In order to reduce the amount of global CO2 emissions, a new breed of aircraft and engine designs are needed. In this case, CAELESTIS has developed a novel, secure, end-to-end Interoperable Simulation Ecosystem (ISE) that performs multidirectional dataflow across the aircraft value chain linking product design and distributed engineering teams´ CAD-CAE tools, to accelerate the design and engineering optimization of disruptive aircraft and engine configurations, ensuring their manufacturability from the design conceptualization. This has been done by integrating a variety of state-of-the-art simulation tools, boosted by implementing HPC, and applying innovative high-fidelity surrogate models to support the multi-disciplinary design, optimization and uncertainty quantification and propagation.
The ecosystem was boosted by HPC infrastructures to massively execute predictions and delivered optimized design and engineering outputs at realistic-time scales. In this regard, high-fidelity model-based digital twins with unprecedented level of detail and covering several production stages and manufacturing deviations were developed and interconnected. Those were linked to machine learning tools adapted to HPC simulation outputs to improve detection of manufacturing flaws based on a probabilistic approach to quantify uncertainties and their propagation and influence on structural integrity, as well as identify design for manufacturing interdependencies to provide optimized product topologies.

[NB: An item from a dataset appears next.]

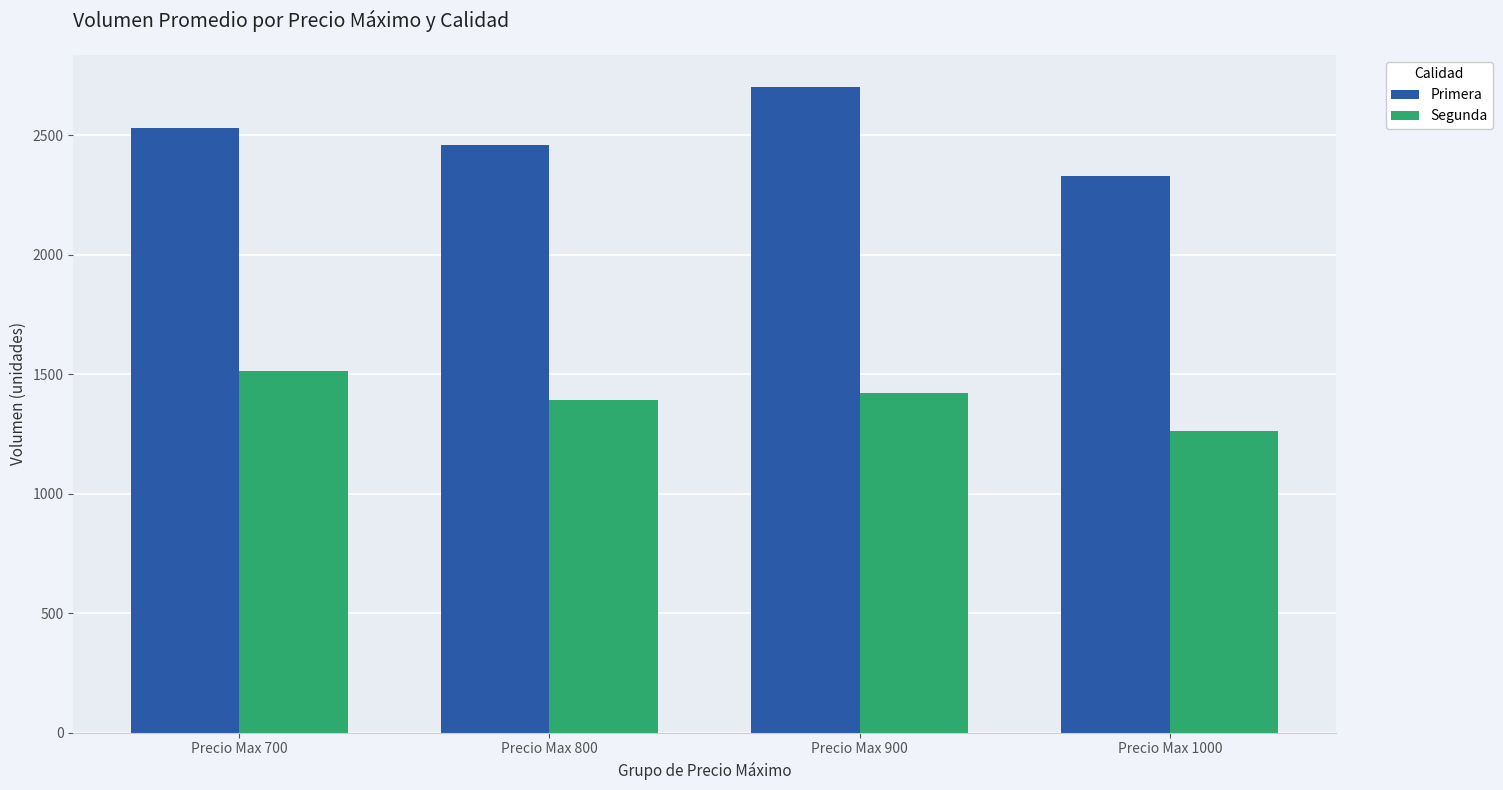

What is the value of the Segunda bar at the 1st from the left?

1513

From manufacturing point of view, HPC simulation were made available at manufacturing shopfloor as reduced order models in online monitoring edge computing devices, to support
i) product performance prediction based on detected defects on real time and
ii) informed corrective actions to minimize and compensate their effect.
Overall, CAELESTIS ISE will contribute to generate optimized and reliable aircraft design configurations, widen the design space and optimize the manufacturing process window and improve production efficiency and inline quality assurance.